O presidente eleito Jair Bolsonaro e seus filhos têm usado com frequência as redes sociais para colocar em dúvida o real tamanho das mudanças climáticas e suas causas. "O aquecimento global proporciona o dia mais frio do ano no Rio de Janeiro!", pareceu espantar-se o vereador carioca Carlos Bolsonaro, em uma mensagem no dia 17 de julho, como se o normal fossem picos de calor no auge do inverno. Reeleito com votação histórica, o deputado federal Eduardo Bolsonaro (PSL-RJ) usou um vídeo em janeiro para demonstrar, em meio à neve, diretamente de "um lugar nos EUA tão distante da linha do Equador quanto Buenos Aires", ceticismo igual ao do irmão, ignorando que a altitude corrige a latitude. (Há outros fatores, como a exigência de umidade e temperatura abaixo de zero nas várias camadas de ar, inclusive nas proximidades do solo, para evitar que partículas de gelo derretam ao longo da queda, tornando nevascas menos prováveis em grandes cidades do que em áreas fora das bolhas de calor urbanas).

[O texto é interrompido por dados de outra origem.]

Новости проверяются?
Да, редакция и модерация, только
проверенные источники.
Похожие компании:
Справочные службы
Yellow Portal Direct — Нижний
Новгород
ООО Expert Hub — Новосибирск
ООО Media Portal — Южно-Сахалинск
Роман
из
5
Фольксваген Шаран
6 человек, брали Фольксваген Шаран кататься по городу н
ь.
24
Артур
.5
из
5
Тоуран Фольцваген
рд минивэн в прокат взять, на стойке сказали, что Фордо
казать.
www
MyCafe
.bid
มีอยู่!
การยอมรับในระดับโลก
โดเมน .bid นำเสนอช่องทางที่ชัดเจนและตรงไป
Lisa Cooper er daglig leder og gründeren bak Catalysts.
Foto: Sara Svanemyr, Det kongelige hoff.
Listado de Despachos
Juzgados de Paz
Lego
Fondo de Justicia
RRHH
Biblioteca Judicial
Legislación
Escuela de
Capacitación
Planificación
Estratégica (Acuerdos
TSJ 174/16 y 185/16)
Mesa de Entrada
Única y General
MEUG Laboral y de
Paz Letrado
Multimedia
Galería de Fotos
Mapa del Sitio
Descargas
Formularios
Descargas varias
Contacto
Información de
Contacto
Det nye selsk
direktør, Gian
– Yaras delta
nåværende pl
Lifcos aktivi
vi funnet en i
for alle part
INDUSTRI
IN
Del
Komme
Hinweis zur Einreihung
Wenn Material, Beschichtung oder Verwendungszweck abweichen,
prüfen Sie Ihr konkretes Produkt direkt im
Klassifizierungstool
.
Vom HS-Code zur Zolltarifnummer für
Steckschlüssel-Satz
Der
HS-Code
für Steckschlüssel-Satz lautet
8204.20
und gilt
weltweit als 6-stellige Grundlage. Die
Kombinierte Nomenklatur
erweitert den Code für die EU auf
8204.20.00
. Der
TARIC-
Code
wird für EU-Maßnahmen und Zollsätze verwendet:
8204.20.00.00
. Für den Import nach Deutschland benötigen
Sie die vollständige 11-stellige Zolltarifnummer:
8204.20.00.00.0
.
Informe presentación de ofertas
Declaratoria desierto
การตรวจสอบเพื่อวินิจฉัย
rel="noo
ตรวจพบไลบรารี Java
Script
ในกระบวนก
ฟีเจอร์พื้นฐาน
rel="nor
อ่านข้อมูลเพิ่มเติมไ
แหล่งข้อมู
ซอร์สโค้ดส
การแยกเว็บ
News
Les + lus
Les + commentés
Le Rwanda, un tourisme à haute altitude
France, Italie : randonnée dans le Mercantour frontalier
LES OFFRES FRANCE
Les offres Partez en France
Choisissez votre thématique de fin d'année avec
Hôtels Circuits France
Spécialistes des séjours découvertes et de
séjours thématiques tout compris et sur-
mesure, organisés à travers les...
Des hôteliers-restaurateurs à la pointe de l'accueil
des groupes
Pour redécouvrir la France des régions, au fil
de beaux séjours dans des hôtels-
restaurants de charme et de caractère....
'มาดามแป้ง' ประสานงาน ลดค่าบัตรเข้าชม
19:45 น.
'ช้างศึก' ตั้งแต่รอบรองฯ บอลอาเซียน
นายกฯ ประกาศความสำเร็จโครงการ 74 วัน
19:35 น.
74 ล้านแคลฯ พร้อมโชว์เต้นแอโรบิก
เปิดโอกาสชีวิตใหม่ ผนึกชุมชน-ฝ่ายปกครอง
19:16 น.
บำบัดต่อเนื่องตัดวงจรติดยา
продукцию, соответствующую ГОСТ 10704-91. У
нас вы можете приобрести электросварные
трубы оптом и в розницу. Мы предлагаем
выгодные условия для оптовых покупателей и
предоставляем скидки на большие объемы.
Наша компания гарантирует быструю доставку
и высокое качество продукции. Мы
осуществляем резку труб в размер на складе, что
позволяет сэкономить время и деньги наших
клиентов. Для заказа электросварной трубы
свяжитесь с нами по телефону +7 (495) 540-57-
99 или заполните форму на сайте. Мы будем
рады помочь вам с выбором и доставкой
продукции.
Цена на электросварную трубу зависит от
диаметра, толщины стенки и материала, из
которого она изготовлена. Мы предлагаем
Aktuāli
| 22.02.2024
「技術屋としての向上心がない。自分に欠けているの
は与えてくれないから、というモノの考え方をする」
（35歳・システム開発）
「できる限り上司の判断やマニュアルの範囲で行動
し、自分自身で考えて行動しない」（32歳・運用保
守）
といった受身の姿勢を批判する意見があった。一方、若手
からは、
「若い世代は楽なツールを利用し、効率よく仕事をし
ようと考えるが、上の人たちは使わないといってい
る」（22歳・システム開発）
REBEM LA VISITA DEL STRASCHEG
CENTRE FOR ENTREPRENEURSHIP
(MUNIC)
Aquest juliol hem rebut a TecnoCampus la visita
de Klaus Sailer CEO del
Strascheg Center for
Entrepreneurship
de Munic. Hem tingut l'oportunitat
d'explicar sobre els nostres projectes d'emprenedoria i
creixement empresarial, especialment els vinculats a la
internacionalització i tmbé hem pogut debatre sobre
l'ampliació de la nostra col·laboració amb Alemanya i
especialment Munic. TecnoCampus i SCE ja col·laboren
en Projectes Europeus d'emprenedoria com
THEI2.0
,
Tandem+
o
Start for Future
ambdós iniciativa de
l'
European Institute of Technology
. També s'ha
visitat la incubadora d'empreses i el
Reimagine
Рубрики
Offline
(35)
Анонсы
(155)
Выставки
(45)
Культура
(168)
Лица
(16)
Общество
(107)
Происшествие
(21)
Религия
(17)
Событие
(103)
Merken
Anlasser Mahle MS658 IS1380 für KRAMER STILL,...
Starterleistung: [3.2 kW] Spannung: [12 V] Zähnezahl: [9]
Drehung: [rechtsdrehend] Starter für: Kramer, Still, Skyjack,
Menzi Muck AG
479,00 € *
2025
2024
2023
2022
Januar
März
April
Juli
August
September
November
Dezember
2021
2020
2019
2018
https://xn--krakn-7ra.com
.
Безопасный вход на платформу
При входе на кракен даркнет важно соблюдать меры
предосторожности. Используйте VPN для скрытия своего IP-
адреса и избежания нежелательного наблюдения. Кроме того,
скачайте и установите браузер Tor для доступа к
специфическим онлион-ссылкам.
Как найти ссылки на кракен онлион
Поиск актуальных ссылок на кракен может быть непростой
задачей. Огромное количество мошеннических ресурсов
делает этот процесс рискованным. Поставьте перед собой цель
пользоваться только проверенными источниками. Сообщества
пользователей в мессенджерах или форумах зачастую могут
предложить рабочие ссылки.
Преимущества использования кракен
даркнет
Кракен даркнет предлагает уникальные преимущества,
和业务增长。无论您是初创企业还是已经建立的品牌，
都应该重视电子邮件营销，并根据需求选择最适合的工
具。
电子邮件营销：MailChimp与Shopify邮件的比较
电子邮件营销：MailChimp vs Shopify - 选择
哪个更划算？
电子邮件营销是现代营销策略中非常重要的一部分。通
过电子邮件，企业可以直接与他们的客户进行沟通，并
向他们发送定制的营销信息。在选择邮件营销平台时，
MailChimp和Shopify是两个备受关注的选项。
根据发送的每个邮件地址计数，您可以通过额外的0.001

Agora Bolsonaro precisará encarar a questão do clima levando mais em conta evidências científicas do que suas idiossincrasias. Ele já mostrou que pode mudar de opinião sobre um assunto tão importante como abandonar o Acordo de Paris, intenção da qual felizmente recuou. Quando falamos do frio que faz, nos referimos ao tempo, que pode flutuar de maneira independente das tendências de longo prazo. Clima designa os padrões de comportamento da atmosfera e dos oceanos, na escala de décadas, séculos, milênios.
É sobre esse último ponto que os cientistas do Painel Intergovernamental sobre Mudanças Climáticas (IPCC) têm algo a dizer. Em outubro, no dia seguinte ao primeiro turno das eleições no Brasil, eles fizeram um alerta em tom apocalíptico: a humanidade tem mais 12 anos para limitar o aumento da temperatura a 1,5° C sobre os níveis pré-industriais. Doze anos. Para isso, é preciso alcançar, em 2030, uma redução de 45% das emissões de gases do efeito estufa na comparação com 2010 (base de referência do Acordo de Paris). Não atingir a meta significa elevar a temperatura do planeta em 2° C até o fim do século. Meio grau a mais multiplicaria os riscos de secas prolongadas, grandes inundações, calor extremo e pobreza.
O presidente eleito precisa se ater a fatos: não houve, nos bastidores da COP-21, qualquer conversa no sentido de criar a "AAA", suposto corredor de 136 milhões de hectares sob jurisdição internacional que começaria nos Andes, passaria pela Amazônia e terminaria no Atlântico, como o então candidato do PSL dizia durante a campanha. A ideia até chegou a ser lançada por um antropólogo que preside organização com sede na Colômbia, mas jamais foi objeto de debate sério entre governos, nem na ONU.
Caberá ao presidente manter o protagonismo brasileiro na questão ambiental, pelo qual obteve voz influente e atuação decisiva nas conferências do clima. Trata-se, ao fazer isso, afora cooperar com outras nações para que a ameaça do aquecimento seja contida, de proteger também sua política comercial. Emmanuel Macron, presidente da França, por exemplo, já deu um recado claro: bloqueará acordos de livre comércio da União Europeia, como o que se negocia entre UE e Mercosul, com parceiros que abandonem o Acordo de Paris.
Sem levar em conta ainda os motivos no campo da política externa e da política comercial, empenhar-se no combate ao desmatamento (principal fonte de emissões no Brasil) é crucial por razões internas. As recentes crises hídricas em São Paulo e em Brasília, por exemplo, são advertências de que a perda de cobertura vegetal na Amazônia já tem reflexos nas chuvas de outras regiões do país - essas, sim, localizadas na mesma latitude de desertos africanos e que só escapam da estiagem constante graças aos "rios voadores".
Na campanha, Bolsonaro desistiu de cometer outro grave erro, o de fundir o Ministério do Meio Ambiente com a Agricultura. Ele precisa dar demonstração de firmeza logo no início do mandato, pois o desmatamento da Amazônia voltou a crescer com força no trimestre encerrado em outubro, segundo o Inpe.
Bolsonaro tem a responsabilidade de coibir o enfrentamento ao Ibama por agricultores e madeireiros nas regiões de fronteira agrícola, e pedir para isso a ajuda de governadores - dois deles eleitos pelo seu partido, o PSL, em Roraima e Rondônia. Boa parte dos agricultores, e sua franja mais moderna, o defenderão nesta luta, pois desastres climáticos arruinarão seus negócios - e infernizarão a vida dos cidadãos brasileiros.